Lumpenproletariat
From MarxWiki
According to Marxists, the Lumpenproletariat, or slum proletariat, consists of the lowest possible members of an industrial society--outcasts, beggars, tramps, petty criminals, unemployables, etc. During a Depression, young people who cannot be accommodated in the working world may be forced into this class due to a complete lack of even Proletariat jobs. The lumpenproletariat lacks a class consciousness (unlike the proletariat), and is basically pushed around by the bourgeoisie (possibly because money provided by the bourgeoisie was their only means of subsistance, therefore no need to revolt against them).
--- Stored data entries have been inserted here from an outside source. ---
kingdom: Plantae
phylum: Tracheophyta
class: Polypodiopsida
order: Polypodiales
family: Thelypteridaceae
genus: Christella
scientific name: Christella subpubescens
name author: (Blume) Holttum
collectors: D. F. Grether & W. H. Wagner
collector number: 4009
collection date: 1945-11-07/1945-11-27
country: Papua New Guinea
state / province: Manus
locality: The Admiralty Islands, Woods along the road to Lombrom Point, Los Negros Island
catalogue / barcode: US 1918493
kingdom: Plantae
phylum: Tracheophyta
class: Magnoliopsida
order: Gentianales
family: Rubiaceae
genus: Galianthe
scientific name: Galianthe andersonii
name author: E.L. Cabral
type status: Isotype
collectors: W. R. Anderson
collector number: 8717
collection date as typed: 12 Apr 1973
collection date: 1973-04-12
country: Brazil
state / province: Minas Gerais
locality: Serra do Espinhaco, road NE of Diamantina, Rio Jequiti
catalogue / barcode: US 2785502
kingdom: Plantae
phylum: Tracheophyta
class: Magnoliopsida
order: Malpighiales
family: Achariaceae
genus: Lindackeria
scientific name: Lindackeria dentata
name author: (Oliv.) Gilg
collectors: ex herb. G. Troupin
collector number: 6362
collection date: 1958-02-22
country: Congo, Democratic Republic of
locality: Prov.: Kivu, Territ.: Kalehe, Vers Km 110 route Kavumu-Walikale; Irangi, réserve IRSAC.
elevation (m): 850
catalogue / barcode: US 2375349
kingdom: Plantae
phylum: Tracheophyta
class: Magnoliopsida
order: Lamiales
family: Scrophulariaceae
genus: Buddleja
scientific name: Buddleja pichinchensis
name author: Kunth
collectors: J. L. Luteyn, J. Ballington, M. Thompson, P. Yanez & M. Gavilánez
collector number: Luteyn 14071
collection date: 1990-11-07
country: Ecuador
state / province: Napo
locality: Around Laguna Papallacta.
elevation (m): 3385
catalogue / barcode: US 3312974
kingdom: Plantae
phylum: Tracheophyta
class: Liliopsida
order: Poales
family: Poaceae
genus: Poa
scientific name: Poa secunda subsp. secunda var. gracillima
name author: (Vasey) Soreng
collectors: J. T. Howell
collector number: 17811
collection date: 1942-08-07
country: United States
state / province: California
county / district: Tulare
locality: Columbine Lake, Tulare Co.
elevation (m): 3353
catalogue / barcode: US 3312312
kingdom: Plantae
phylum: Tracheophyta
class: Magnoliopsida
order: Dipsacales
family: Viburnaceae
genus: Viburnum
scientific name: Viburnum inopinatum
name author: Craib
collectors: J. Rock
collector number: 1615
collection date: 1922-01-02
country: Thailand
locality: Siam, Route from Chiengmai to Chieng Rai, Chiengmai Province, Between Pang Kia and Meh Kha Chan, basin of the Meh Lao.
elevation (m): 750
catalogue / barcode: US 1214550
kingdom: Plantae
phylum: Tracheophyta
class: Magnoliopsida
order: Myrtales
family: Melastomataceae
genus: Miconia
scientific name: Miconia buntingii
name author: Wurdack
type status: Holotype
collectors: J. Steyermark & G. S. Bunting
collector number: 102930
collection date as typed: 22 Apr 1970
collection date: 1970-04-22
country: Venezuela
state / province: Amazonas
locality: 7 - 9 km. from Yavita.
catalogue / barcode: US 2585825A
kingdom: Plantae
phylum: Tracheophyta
Frantz Fanon complicates the class-based Marxist discussion of the lumpenproletariat by examining the interpellation and agency of this group in a colonial context. Originally peasants, members of the lumpenproletariat are men (see footnote) who have been driven off their land by the poverty exacerbated during the process of industrialization in colonized countries. Excluded from the advantages of the colonial system that many of their counterparts in the towns experience, they move in mass to erect shanty towns on the urban fringes. According to Fanon, juvenile delinquency in colonized countries is a direct result of the emergence of the lumpenproletariat. Once on the outskirts of the city, these landless peasants become pimps, hooligans, unemployed, and petty criminals. Fanon writes disparagingly of this group of society's dredges as "irrevocable decay, the gangrene always present at the heart of colonial domination (130). However, redemption is still possible, specifically through participation in the national liberation struggle. Armed insurgency against the oppressor birthed in the countryside will find a channel into towns through the exploited group living on the fringes. The only way for the lumpenproletariat to enter the city and reclaim its worth is through violence in the name of the nation, and as the urban spearhead of armed struggles, the lumpenproletariat is “one of the most spontaneous and the most radically revolutionary forces of a colonized people (129). Urging nationalist parties who look down upon and neglect the lumpenproletariat to recognize its revolutionary potential, Fanon also cautions against the danger of the oppressor using the group in its own service against the struggle for liberation. Because “ignorance and incomprehension are weaknesses of the lumpenproletariat, its members are easily bought by the colonizer as hired troops. Therefore, political education of the masses becomes historically imperative.
footnote: In his writing, Fanon tends to use sexist terminology that is inclusive only of men. Although I believe that in the case of the potentially revolutionary lumpenproletariat he may intend to gender the group, women (and any specificity of gender) fall out of the picture of colonial conditions and armed liberation struggle that he provides.